Il se présenta chez M. de Stadion, et s'accrédita auprès de lui au moyen de deux noms tracés sur son album, de la main de M. de Dalberg (c'étaient les noms de deux dames qui étaient sœurs, et que l'écrivain et le lecteur avaient connues à Vienne).

Il déclara à M. de Stadion que l'état des esprits en France et les dispositions de plusieurs personnes désiraient un changement et des garanties législatives contre les violences et le caractère de l'empereur, qu'il était important de former un prompt arrangement pour que la guerre ne prit point une direction qui éloignât pour longtemps la paix.

M. de Stadion l'engagea à se rendre à Troyes où était le cabinet politique des alliés, et où se trouvaient les empereurs et le roi de Prusse.

Il partit avec un billet de M. de Stadion pour M. de Metternich. Celui-ci lui dit:

«Qu'il voulait, sans détour, lui faire connaître toute la pensée des puissances: qu'elles reconnaissaient que Bonaparte était un homme avec lequel il était impossible de continuer à traiter, que le jour où il avait des revers il paraissait accéder à tout, que lorsqu'il obtenait un léger succès, il revenait à des prétentions aussi exagérées qu'inadmissibles; qu'on voulait donc établir en France un autre souverain et régler les choses de manière que l'Autriche, la Russie et la France fussent des pays d'une égale force; que la Prusse devait rester une puissance moitié moins forte que chacune des trois autres; qu'à l'égard du nouveau souverain à établir en France, il n'était pas possible de penser aux Bourbons à cause du personnel de ces princes.»

Il faut dire ici que M. de Vitrolles avait pour système que la France et l'Europe ne seraient tranquilles que par le rétablissement de la maison de Bourbon, avec une charte qui garantirait la jouissance des libertés publiques à la France.
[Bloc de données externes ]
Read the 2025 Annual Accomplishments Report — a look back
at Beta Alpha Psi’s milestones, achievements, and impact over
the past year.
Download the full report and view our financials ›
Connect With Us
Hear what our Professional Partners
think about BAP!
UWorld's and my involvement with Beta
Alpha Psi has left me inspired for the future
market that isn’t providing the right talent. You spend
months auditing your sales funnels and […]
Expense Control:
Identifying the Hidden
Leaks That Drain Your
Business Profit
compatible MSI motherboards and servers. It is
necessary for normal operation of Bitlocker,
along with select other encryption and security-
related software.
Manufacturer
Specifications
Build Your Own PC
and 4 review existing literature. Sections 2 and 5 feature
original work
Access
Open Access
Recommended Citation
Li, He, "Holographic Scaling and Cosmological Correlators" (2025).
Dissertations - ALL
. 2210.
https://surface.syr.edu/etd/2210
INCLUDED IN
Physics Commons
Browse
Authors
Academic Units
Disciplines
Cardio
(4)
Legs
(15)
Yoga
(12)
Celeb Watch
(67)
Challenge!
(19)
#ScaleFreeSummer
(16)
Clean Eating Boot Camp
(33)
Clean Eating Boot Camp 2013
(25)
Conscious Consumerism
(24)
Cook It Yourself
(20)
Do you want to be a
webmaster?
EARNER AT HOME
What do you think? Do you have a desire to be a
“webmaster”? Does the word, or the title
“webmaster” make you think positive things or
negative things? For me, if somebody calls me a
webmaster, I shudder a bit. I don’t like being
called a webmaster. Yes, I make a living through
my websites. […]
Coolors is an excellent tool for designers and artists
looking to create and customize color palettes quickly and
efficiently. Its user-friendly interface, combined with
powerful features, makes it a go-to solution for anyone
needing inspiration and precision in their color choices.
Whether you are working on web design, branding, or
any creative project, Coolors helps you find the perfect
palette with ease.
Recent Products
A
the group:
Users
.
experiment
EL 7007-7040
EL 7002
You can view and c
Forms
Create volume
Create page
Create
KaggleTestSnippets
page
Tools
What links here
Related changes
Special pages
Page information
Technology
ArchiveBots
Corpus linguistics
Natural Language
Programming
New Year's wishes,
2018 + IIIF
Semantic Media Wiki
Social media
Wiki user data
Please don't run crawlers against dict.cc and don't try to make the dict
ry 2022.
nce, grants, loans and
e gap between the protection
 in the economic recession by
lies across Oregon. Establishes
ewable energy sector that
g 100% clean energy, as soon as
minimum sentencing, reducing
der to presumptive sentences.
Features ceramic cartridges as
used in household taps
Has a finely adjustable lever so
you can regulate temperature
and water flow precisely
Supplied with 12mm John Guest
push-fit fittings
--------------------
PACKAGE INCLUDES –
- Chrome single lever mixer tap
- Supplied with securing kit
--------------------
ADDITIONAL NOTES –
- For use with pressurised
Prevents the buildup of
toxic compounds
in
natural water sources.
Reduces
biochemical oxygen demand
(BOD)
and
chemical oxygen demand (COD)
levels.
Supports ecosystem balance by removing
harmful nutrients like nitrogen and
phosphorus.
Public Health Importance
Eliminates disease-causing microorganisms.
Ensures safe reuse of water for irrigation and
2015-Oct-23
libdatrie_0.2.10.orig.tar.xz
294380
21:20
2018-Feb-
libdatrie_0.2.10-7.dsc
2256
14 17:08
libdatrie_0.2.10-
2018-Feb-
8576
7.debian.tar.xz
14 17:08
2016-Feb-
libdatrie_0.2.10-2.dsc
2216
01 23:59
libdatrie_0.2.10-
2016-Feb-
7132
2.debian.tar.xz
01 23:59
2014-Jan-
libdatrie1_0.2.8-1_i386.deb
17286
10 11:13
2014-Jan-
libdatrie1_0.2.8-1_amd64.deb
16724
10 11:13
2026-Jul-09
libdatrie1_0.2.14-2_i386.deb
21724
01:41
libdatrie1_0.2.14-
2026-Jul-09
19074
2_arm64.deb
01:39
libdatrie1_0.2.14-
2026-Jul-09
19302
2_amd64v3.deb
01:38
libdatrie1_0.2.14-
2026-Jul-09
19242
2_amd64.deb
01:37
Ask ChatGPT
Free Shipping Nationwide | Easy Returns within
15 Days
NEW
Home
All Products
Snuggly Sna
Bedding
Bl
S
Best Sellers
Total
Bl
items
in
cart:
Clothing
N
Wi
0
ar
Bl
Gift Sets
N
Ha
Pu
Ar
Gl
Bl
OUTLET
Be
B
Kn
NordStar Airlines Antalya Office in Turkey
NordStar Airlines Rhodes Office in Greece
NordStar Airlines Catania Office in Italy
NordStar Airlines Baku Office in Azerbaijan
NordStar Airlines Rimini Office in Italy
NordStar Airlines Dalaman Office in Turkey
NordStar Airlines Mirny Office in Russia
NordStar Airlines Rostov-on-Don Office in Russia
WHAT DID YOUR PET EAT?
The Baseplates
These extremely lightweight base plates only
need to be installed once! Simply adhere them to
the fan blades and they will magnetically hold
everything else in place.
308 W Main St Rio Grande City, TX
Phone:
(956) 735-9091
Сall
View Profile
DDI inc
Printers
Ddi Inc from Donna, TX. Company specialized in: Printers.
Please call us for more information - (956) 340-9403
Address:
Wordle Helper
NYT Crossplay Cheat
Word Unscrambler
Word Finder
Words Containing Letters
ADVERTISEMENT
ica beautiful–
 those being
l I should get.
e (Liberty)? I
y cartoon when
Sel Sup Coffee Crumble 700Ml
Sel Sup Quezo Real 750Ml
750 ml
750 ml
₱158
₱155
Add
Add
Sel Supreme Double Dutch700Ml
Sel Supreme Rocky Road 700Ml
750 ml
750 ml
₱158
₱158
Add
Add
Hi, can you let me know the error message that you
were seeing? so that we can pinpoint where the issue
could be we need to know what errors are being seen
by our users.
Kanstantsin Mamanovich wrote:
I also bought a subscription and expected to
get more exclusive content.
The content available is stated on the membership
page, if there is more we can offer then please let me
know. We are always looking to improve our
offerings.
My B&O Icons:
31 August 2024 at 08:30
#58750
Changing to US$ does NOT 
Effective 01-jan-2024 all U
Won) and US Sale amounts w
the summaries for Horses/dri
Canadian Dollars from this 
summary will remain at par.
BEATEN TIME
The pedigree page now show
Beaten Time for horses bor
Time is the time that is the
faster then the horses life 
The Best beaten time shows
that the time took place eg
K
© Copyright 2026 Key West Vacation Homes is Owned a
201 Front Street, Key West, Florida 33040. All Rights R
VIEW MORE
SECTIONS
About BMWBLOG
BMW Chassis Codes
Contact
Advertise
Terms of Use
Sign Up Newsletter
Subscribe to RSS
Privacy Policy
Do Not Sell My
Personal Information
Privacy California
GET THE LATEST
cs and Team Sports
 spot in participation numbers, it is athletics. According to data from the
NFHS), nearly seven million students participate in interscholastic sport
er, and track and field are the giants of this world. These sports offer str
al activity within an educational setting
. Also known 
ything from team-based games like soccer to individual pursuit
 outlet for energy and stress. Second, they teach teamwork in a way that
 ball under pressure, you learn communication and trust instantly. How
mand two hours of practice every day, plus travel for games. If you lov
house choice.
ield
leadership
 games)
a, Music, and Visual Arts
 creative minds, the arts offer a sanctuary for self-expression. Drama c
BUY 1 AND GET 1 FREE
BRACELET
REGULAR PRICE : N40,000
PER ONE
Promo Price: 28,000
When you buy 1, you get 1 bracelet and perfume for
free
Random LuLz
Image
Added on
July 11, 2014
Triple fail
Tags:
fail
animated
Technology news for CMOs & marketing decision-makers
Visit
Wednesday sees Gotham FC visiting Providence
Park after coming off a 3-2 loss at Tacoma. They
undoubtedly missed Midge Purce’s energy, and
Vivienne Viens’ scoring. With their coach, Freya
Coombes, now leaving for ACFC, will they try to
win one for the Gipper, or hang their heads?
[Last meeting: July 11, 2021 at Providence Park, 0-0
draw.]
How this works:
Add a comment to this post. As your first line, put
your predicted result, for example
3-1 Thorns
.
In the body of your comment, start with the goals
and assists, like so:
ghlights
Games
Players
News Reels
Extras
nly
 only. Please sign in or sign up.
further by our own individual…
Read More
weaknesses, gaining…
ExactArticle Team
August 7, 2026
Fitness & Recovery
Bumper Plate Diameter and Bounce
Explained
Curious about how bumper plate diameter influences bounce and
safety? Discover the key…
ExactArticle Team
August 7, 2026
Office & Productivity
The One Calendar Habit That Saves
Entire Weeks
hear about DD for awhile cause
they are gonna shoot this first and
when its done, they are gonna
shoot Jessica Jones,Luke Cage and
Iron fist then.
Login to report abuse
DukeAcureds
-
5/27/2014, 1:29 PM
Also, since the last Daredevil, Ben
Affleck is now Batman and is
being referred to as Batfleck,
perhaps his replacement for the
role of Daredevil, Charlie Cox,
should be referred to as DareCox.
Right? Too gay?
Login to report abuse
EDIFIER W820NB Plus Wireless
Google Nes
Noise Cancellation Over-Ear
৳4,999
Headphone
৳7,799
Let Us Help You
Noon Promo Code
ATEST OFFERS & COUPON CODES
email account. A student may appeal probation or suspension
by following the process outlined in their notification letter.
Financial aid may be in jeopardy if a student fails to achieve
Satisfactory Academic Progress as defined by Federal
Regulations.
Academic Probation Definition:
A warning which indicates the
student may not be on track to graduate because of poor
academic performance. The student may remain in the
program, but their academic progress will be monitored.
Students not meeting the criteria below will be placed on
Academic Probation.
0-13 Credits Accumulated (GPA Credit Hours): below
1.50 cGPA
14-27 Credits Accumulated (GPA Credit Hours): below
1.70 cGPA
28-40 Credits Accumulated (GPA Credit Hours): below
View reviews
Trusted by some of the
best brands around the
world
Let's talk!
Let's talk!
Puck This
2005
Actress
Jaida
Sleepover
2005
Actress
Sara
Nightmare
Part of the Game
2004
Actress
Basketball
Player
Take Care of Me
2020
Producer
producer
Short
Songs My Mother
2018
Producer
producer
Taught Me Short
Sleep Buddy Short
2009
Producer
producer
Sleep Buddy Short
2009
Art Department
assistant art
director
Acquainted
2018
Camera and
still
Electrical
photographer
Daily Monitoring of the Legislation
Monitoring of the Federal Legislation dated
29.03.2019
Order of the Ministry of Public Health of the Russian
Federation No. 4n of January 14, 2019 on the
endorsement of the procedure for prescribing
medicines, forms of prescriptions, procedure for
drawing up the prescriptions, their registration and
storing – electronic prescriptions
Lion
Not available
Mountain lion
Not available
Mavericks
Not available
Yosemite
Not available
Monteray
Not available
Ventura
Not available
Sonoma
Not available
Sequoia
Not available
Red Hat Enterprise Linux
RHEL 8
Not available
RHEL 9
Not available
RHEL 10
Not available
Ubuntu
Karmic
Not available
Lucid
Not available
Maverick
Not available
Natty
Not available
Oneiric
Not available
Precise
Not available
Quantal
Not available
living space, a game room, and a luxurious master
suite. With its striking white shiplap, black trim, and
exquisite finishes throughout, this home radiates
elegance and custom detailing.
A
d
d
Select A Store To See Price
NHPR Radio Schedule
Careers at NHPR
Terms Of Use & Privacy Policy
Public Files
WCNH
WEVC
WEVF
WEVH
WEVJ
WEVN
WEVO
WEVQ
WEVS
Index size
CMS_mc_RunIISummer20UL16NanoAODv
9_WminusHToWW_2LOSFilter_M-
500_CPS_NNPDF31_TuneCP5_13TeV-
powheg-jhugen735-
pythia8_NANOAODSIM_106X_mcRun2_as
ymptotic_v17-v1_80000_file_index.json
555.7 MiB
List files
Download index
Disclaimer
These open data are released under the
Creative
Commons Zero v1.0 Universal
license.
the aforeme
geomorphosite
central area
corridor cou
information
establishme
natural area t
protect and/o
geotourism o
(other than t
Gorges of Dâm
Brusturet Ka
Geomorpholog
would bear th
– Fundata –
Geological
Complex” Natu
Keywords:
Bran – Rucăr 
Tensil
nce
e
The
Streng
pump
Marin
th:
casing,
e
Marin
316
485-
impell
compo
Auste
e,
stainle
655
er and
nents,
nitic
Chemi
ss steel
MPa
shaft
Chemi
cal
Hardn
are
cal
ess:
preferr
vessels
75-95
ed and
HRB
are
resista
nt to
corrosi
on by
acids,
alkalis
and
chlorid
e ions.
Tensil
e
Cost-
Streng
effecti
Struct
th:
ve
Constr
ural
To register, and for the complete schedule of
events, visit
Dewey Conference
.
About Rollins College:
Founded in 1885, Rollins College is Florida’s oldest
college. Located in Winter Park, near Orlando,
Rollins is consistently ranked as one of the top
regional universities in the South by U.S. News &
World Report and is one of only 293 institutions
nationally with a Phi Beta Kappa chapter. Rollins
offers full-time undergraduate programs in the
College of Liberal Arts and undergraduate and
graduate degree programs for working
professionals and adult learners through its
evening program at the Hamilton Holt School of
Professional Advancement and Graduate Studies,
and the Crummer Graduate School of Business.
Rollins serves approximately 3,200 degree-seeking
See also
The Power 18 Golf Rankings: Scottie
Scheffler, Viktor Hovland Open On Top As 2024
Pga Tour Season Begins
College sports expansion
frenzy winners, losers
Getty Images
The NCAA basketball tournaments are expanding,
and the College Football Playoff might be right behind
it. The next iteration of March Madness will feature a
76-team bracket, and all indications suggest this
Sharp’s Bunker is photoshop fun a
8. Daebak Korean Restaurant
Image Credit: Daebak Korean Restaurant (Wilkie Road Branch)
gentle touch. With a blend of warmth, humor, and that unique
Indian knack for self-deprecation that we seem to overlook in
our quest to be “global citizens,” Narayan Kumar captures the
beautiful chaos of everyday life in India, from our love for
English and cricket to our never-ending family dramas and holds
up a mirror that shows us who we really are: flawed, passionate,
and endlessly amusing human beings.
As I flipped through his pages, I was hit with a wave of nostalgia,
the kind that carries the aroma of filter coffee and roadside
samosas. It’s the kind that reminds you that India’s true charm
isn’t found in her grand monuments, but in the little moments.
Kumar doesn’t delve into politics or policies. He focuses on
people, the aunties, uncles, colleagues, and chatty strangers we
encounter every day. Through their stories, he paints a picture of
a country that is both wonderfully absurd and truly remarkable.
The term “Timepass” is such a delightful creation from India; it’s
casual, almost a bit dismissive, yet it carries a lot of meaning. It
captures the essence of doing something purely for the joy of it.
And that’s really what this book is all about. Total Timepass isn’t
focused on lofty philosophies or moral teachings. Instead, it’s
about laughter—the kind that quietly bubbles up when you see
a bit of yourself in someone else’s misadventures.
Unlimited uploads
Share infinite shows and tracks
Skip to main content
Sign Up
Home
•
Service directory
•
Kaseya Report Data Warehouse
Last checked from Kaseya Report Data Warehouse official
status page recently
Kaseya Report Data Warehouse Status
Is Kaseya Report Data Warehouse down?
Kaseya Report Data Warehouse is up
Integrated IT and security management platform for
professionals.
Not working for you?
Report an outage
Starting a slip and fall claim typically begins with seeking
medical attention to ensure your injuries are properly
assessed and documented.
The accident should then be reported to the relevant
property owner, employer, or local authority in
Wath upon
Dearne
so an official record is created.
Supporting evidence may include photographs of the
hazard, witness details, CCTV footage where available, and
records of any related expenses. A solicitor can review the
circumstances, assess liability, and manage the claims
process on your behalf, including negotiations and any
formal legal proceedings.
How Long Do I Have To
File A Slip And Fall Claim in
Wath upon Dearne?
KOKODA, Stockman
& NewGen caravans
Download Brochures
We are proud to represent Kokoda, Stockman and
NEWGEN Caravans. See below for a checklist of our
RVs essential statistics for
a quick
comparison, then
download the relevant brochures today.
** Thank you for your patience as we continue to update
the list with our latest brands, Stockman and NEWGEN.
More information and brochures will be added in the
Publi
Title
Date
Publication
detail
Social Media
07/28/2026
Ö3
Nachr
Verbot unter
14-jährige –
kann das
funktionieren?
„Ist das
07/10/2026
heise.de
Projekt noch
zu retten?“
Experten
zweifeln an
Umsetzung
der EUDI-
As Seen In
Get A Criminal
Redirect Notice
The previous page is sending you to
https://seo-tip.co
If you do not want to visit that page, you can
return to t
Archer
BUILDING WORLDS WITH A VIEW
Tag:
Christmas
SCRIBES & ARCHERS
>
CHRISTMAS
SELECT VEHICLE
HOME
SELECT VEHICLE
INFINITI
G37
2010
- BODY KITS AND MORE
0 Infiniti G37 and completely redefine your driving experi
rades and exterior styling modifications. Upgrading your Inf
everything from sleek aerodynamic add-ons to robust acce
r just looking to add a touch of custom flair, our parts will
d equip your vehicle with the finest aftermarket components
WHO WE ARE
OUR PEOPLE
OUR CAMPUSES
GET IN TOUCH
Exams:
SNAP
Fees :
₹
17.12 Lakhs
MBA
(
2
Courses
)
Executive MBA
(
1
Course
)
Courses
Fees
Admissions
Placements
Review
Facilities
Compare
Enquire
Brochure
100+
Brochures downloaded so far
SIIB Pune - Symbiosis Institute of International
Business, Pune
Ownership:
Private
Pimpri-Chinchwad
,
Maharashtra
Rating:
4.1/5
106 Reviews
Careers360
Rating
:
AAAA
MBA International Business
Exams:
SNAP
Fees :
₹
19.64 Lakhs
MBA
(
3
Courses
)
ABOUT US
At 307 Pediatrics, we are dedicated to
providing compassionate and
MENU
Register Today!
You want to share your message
Il était lié avec madame Étienne de Durfort, et par elle il avait reçu, en partant, un mot pour M. le comte d'Artois qui pouvait le faire arriver à sa personne et en être traité avec confiance.

M. de Vitrolles vit M. de Nesselrode après avoir entretenu le prince de Metternich. Il en reçut à peu près les mêmes informations. On lui dit, en même temps, que rien ne pouvait empêcher les alliés d'agir uniformément et d'un commun accord jusqu'à ce que la paix générale fût arrêtée sur ces bases; qu'aucune intrigue ne serait écoutée.

Au bout de quelques jours, M. de Vitrolles sollicita de M. de Nesselrode pour être admis directement auprès de l'empereur de Russie. Le ministre lui dit qu'il y avait déjà pensé lui-même et que ce serait peut-être assez difficile; il obtint néanmoins pour M. de Vitrolles cette audience, en lui indiquant que M. de Vitrolles était en relation avec M. de Talleyrand, M. de Pradt, M. de Dalberg. L'empereur répéta à peu près les mêmes choses que les ministres: il dit qu'il avait pensé d'abord à établir en France Bernadotte, ensuite à y placer Beauharnais; mais que différents motifs s'y opposaient; qu'au reste l'intention était surtout de consulter le vœu des Français eux-mêmes, et que même dans le cas où ceux-ci voudraient se constituer en république on ne s'y opposerait peut-être pas.